Exercise directions
From the records below, output exactly the lines running from the line containing "11: (907, 244, 81.30)" through the line containing "39: (389, 361, 22.46)", and no others.

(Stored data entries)
╭──

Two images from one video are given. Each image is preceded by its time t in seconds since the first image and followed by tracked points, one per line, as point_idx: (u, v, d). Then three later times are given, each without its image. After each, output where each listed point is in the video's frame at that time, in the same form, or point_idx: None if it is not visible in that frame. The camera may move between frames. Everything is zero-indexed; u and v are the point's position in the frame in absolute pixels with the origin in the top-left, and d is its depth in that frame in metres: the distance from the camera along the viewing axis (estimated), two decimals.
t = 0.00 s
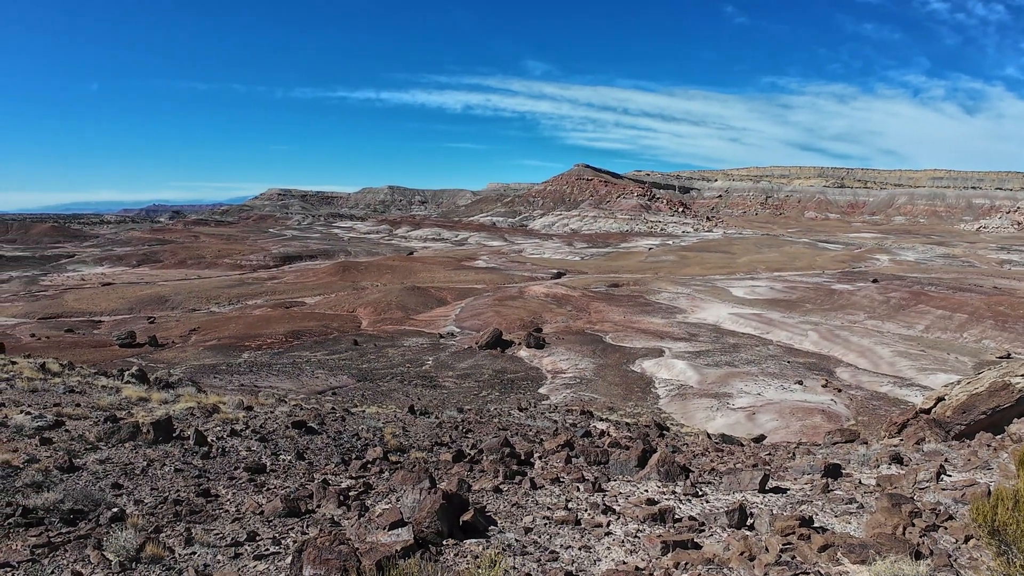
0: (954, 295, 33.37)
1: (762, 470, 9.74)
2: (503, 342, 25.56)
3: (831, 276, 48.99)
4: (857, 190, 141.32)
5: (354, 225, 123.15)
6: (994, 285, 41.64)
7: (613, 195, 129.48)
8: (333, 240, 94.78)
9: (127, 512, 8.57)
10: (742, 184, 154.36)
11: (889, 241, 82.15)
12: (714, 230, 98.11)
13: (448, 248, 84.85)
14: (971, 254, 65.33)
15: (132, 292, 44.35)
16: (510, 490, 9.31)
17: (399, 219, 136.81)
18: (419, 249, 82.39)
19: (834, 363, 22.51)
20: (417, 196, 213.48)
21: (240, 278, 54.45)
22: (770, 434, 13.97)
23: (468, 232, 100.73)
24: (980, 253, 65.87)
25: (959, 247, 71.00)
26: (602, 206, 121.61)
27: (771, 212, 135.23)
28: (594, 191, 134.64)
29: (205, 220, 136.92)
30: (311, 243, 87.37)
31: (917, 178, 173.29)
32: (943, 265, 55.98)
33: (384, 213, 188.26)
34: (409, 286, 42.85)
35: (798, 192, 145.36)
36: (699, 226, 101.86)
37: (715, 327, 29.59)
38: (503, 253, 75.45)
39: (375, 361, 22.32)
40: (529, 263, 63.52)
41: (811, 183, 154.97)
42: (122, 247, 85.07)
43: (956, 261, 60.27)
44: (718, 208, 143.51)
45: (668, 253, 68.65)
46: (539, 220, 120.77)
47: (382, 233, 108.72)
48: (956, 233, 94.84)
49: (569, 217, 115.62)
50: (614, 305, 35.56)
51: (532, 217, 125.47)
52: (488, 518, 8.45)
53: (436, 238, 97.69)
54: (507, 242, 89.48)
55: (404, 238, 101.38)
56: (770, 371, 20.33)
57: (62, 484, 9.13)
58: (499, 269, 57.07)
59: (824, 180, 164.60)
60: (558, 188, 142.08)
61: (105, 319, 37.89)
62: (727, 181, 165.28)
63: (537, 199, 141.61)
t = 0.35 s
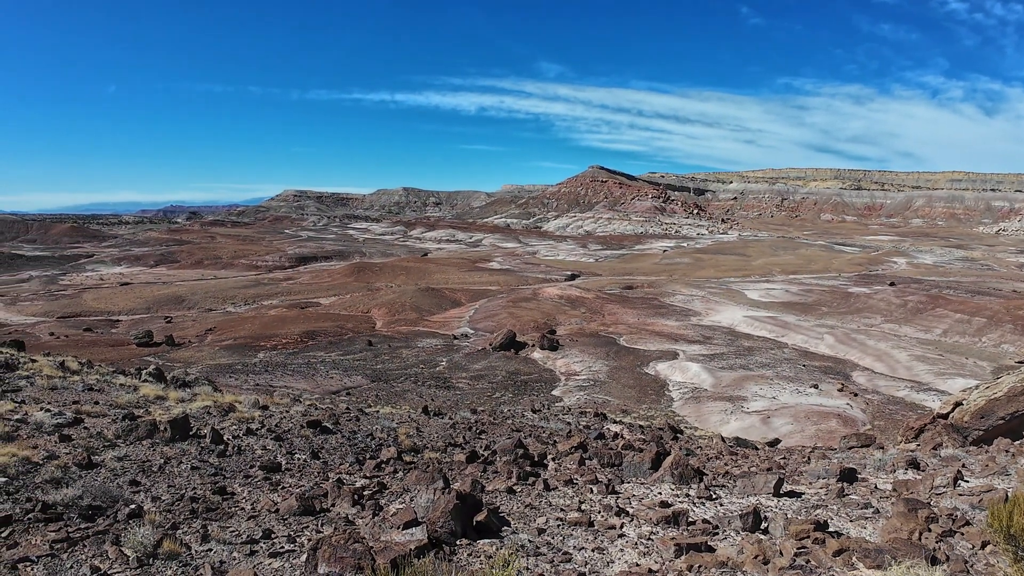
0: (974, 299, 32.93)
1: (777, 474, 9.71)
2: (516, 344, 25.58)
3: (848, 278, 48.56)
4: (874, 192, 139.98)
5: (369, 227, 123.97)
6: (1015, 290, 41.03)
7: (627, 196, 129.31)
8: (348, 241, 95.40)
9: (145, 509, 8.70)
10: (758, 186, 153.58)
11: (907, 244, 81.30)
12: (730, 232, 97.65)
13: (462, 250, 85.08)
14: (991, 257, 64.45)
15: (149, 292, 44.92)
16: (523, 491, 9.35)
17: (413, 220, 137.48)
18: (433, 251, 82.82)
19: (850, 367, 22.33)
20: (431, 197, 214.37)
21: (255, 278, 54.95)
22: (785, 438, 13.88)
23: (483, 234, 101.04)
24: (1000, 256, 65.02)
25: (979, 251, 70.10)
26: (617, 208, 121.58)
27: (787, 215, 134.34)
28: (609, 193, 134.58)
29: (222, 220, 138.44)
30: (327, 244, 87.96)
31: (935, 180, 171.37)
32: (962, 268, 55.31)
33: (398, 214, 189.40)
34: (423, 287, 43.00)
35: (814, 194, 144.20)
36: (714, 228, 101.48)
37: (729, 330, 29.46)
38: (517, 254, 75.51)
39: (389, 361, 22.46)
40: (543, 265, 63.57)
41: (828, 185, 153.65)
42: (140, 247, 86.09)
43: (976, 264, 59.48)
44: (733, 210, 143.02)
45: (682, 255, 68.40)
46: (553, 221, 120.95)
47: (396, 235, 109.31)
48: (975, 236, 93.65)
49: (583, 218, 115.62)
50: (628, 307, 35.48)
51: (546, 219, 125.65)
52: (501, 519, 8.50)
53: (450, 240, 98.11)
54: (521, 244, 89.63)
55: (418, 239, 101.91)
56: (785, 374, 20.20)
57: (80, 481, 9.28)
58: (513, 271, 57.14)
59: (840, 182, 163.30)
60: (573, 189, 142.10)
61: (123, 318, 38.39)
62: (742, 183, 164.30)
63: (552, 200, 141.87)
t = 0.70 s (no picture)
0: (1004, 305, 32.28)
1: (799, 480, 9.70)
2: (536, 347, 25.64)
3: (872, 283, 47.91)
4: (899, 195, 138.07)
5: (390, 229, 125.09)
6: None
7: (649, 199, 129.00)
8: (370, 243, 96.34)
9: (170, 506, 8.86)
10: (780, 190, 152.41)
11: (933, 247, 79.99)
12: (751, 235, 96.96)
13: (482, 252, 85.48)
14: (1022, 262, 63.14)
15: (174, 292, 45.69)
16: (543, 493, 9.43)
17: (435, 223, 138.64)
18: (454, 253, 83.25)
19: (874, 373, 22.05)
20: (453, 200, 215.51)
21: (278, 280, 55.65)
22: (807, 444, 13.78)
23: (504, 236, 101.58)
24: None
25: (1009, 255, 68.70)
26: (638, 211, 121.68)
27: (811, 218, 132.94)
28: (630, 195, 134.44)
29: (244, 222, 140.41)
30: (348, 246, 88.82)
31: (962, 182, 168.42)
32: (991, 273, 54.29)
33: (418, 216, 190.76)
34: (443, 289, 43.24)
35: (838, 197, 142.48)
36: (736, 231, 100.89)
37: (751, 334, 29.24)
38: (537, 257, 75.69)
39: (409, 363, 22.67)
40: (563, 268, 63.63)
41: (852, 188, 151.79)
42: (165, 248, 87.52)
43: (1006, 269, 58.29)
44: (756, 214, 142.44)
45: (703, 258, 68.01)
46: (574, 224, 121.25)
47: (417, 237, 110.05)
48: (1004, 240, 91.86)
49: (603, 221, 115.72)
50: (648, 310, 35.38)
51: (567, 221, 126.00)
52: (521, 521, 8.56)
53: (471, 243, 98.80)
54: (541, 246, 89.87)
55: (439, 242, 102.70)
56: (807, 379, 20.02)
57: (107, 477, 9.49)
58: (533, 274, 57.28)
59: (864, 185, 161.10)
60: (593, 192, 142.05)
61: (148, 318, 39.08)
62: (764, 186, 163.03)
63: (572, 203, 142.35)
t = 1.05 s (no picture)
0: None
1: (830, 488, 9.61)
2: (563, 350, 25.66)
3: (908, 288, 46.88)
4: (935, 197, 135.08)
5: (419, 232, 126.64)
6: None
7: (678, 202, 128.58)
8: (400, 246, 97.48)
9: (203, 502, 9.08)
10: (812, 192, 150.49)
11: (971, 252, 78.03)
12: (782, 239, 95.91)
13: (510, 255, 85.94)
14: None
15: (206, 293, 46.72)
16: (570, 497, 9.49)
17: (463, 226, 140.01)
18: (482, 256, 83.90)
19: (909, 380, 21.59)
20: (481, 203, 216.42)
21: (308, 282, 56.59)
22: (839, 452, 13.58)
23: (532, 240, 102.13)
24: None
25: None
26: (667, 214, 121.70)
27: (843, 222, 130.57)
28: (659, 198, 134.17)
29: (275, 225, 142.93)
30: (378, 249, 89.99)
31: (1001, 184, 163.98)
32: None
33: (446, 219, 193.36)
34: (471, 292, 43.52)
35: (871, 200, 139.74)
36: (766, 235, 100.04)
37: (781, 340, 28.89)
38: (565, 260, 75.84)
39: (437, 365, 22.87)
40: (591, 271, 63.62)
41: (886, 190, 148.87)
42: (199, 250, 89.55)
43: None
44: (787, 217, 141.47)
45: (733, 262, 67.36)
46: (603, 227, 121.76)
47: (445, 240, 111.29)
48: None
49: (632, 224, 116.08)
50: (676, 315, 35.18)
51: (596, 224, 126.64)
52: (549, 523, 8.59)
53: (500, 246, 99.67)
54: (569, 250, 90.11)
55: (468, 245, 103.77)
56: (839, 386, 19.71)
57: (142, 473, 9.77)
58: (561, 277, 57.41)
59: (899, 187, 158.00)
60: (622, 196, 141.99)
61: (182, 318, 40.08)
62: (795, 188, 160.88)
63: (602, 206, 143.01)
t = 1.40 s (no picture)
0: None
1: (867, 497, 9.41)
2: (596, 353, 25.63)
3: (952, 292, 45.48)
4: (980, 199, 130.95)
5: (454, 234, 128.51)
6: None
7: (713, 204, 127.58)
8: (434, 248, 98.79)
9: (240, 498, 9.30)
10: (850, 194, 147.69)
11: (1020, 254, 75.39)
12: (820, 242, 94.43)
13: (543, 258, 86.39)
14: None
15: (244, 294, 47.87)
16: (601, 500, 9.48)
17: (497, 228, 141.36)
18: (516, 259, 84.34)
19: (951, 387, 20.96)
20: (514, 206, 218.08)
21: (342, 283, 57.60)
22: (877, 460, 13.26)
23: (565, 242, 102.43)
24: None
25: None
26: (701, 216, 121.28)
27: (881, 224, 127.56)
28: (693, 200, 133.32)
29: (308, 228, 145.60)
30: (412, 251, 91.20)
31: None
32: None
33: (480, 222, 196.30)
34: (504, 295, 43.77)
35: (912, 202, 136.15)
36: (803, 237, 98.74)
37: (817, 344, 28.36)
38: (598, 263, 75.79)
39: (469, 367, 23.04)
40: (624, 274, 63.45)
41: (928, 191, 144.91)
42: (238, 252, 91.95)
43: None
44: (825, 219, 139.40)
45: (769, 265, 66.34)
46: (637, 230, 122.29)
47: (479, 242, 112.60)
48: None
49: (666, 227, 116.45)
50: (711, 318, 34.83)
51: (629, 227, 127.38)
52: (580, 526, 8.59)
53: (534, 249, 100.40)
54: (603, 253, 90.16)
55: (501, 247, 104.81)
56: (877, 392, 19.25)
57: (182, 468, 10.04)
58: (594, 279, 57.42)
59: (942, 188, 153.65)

╰──

Exercise response
11: (907, 244, 81.30)
12: (730, 232, 97.65)
13: (462, 250, 85.08)
14: (991, 257, 64.45)
15: (149, 292, 44.92)
16: (523, 491, 9.35)
17: (413, 220, 137.48)
18: (433, 251, 82.82)
19: (850, 367, 22.33)
20: (431, 197, 214.37)
21: (255, 278, 54.95)
22: (785, 438, 13.88)
23: (483, 234, 101.04)
24: (1000, 256, 65.02)
25: (979, 251, 70.10)
26: (617, 208, 121.58)
27: (787, 215, 134.34)
28: (609, 193, 134.58)
29: (222, 220, 138.44)
30: (327, 244, 87.96)
31: (935, 180, 171.37)
32: (962, 268, 55.31)
33: (398, 214, 189.40)
34: (423, 287, 43.00)
35: (814, 194, 144.20)
36: (714, 228, 101.48)
37: (729, 330, 29.46)
38: (517, 254, 75.51)
39: (389, 361, 22.46)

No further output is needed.